Экстер поднялся и отвесил легкий прощальный поклон.

— Благодарю, но мне, пожалуй, не следует. К тому же мы с дороги, а завтра опять в путь…

— Изучать древние были, значит, — Коготь удивительно точно определил цель их путешествия. — Ну, и ладно. Милости просим переночевать у нас, гости дорогие, я распоряжусь, чтобы вам комнаты получше приготовили, без пауков и нежитью незагаженные…

И вот тут-то Фелла Бестия с лихвой вернула Когтю все его издевательские ухмылочки этого вечера. Она расплылась в улыбке, полной такого коварства, что кто-то недоочнувшийся на лавке опять уполз в обморок.

— Распорядись, — и уточнила преспокойно: — Одну комнату.

Мечтатель заалел, как маков цвет. Зух Коготь, глядя на него, поцокал языком с искренней завистью.


* * *


Вовне происходила суета и свалка. Кто-то топтался, шипел, раздавались неразборчивые крики и заковыристые ругательные комбинации… Обычно подобные звуки раздавались под окнами, когда Фрикс выводил практеров второго года потренироваться на свежем воздухе. Бестия попыталась сунуть голову под подушку и пробормотала:

— Ну уж нет, раз в два века обойдитесь без меня, — и почти тут же поняла, что она вне Одонара.

И что она проспала, вот что совершенно удивительно.

Врывавшиеся в окно таверны солнечные лучи были яркими, спелыми и принадлежащими по времени второй, а то и третьей фазе радуги. Один из лучей нахально прыгал по носу спящего рядом Экстера, два других золотили седые волосы. Нехороший намек. Бестия нахмурилась и потянулась было пристроить голову Мечтателя на свое плечо, но тут особенно настырный луч попал директору прямо в глаз, и Экстер пробудился.

Какое-то время он рассматривал скачущие по стенам блики, а потом недоверчиво осведомился:

— Первая фаза?

— Куда там, — со смешком ответила Бестия и потянулась к его губам. — Мы безбожно проспали. Забавно, кажется, это был первый раз, когда меня оставила бессонница… за последние лет пятьсот.

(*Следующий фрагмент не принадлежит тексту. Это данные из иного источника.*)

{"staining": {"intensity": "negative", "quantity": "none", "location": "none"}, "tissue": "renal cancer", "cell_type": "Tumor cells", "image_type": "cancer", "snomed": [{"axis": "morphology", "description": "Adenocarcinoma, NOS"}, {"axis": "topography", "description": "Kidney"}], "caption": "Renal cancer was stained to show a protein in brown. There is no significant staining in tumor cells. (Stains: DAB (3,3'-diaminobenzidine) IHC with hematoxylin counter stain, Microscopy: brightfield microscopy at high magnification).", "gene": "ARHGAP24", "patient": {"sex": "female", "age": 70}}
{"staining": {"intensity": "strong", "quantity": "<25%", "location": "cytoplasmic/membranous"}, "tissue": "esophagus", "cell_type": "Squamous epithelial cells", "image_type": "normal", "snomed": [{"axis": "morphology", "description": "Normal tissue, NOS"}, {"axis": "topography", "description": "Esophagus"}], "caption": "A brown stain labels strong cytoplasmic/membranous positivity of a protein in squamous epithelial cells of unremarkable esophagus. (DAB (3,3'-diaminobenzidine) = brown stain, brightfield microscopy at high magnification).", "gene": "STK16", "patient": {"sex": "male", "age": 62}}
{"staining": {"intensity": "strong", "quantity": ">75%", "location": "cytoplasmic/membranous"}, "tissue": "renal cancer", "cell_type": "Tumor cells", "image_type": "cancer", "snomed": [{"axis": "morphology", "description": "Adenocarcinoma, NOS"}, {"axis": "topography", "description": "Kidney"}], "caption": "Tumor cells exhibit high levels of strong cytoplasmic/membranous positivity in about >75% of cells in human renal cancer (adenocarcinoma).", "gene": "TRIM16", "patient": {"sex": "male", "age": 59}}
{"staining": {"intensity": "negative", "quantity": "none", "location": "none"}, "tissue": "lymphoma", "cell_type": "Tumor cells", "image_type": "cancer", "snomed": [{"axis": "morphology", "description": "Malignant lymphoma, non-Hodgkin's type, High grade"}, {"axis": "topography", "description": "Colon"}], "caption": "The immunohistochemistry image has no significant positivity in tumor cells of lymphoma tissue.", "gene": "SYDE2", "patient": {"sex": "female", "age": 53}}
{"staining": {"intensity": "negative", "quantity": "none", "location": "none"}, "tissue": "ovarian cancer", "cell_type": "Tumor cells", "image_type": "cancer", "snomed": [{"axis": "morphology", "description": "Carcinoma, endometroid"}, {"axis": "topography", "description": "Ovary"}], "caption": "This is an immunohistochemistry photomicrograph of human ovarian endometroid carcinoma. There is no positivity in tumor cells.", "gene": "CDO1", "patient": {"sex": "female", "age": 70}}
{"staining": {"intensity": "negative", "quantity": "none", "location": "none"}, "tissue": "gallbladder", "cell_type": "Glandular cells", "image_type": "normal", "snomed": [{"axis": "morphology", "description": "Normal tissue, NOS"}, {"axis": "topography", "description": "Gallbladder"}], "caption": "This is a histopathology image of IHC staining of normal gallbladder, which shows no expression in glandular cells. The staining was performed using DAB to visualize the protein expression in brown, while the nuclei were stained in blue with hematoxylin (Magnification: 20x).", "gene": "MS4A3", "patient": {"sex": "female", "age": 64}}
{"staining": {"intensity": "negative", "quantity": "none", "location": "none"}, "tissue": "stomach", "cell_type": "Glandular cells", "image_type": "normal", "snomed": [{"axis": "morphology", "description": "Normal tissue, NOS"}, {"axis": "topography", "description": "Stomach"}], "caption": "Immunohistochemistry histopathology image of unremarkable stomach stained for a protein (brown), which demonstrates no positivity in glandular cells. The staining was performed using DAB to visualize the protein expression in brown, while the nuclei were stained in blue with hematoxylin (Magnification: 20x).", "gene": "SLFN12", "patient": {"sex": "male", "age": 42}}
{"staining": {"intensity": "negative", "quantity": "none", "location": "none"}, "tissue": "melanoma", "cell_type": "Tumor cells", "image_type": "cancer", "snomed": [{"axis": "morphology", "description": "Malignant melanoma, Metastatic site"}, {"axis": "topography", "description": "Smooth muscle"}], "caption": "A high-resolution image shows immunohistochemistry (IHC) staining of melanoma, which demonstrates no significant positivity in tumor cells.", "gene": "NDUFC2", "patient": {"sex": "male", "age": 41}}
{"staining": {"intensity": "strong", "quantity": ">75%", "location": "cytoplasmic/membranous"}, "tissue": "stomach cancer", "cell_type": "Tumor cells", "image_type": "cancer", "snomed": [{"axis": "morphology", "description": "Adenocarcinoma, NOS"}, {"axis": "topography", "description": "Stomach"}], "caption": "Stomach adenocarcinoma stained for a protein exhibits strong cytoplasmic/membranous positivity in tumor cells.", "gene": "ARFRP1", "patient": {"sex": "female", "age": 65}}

— Я надеюсь, твои сны были светлыми, — ухитрился выговорить Экстер между поцелуями.

— Видела детство, — Фелла посерьезнела и устроилась на его плече. — Вот странно, я думала, что уже никогда не вспомню того, что было до Альтау… знаешь, многие участники мне говорили: всё, что случалось до Сечи для них словно в тумане…

— И даже лица близких и друзей — всё словно стерто и погребено, и какими были мы сами — уже не помнится…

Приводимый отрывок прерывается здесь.